== Supplied material ==
◇ ◇ ◇ ◇ ◇

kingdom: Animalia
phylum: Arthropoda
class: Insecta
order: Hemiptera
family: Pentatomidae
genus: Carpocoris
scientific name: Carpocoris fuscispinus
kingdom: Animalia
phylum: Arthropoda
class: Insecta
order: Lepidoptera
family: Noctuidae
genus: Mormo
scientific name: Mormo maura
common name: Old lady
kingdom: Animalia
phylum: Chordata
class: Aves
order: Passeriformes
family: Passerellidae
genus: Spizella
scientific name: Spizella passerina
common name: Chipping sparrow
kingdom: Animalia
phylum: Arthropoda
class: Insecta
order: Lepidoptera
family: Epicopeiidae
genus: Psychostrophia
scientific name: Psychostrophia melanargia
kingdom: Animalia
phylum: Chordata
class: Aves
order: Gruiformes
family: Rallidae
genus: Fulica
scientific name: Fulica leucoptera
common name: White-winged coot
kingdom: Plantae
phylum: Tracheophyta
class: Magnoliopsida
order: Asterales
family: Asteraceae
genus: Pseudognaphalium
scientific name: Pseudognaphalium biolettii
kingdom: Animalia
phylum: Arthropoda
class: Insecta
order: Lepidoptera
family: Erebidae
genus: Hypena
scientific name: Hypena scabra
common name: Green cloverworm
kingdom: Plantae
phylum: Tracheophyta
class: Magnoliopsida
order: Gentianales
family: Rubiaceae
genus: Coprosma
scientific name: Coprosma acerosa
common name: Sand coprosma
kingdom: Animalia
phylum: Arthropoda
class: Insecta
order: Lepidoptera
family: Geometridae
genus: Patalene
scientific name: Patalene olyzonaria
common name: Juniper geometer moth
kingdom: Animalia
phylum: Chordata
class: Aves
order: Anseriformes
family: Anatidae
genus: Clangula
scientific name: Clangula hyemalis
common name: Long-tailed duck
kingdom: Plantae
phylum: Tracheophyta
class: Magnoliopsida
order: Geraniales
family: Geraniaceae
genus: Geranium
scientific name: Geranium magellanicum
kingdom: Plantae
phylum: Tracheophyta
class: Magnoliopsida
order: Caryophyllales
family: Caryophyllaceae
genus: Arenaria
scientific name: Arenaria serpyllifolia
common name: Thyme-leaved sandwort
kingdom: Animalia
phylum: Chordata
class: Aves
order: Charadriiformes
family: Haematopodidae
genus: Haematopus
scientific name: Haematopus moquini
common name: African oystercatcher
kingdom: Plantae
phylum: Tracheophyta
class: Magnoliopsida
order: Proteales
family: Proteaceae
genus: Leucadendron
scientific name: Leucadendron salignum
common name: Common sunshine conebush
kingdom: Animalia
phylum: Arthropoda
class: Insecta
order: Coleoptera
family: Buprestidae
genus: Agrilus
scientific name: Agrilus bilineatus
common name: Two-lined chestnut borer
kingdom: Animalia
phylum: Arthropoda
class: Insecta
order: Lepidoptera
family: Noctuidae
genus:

◇ ◇ ◇ ◇ ◇

Please rewrite all the rows above, changing "phylum" to "division" wherever it appears and keeping every other line and word the same.

== Response to the exercise ==
kingdom: Animalia
division: Arthropoda
class: Insecta
order: Hemiptera
family: Pentatomidae
genus: Carpocoris
scientific name: Carpocoris fuscispinus
kingdom: Animalia
division: Arthropoda
class: Insecta
order: Lepidoptera
family: Noctuidae
genus: Mormo
scientific name: Mormo maura
common name: Old lady
kingdom: Animalia
division: Chordata
class: Aves
order: Passeriformes
family: Passerellidae
genus: Spizella
scientific name: Spizella passerina
common name: Chipping sparrow
kingdom: Animalia
division: Arthropoda
class: Insecta
order: Lepidoptera
family: Epicopeiidae
genus: Psychostrophia
scientific name: Psychostrophia melanargia
kingdom: Animalia
division: Chordata
class: Aves
order: Gruiformes
family: Rallidae
genus: Fulica
scientific name: Fulica leucoptera
common name: White-winged coot
kingdom: Plantae
division: Tracheophyta
class: Magnoliopsida
order: Asterales
family: Asteraceae
genus: Pseudognaphalium
scientific name: Pseudognaphalium biolettii
kingdom: Animalia
division: Arthropoda
class: Insecta
order: Lepidoptera
family: Erebidae
genus: Hypena
scientific name: Hypena scabra
common name: Green cloverworm
kingdom: Plantae
division: Tracheophyta
class: Magnoliopsida
order: Gentianales
family: Rubiaceae
genus: Coprosma
scientific name: Coprosma acerosa
common name: Sand coprosma
kingdom: Animalia
division: Arthropoda
class: Insecta
order: Lepidoptera
family: Geometridae
genus: Patalene
scientific name: Patalene olyzonaria
common name: Juniper geometer moth
kingdom: Animalia
division: Chordata
class: Aves
order: Anseriformes
family: Anatidae
genus: Clangula
scientific name: Clangula hyemalis
common name: Long-tailed duck
kingdom: Plantae
division: Tracheophyta
class: Magnoliopsida
order: Geraniales
family: Geraniaceae
genus: Geranium
scientific name: Geranium magellanicum
kingdom: Plantae
division: Tracheophyta
class: Magnoliopsida
order: Caryophyllales
family: Caryophyllaceae
genus: Arenaria
scientific name: Arenaria serpyllifolia
common name: Thyme-leaved sandwort
kingdom: Animalia
division: Chordata
class: Aves
order: Charadriiformes
family: Haematopodidae
genus: Haematopus
scientific name: Haematopus moquini
common name: African oystercatcher
kingdom: Plantae
division: Tracheophyta
class: Magnoliopsida
order: Proteales
family: Proteaceae
genus: Leucadendron
scientific name: Leucadendron salignum
common name: Common sunshine conebush
kingdom: Animalia
division: Arthropoda
class: Insecta
order: Coleoptera
family: Buprestidae
genus: Agrilus
scientific name: Agrilus bilineatus
common name: Two-lined chestnut borer
kingdom: Animalia
division: Arthropoda
class: Insecta
order: Lepidoptera
family: Noctuidae
genus:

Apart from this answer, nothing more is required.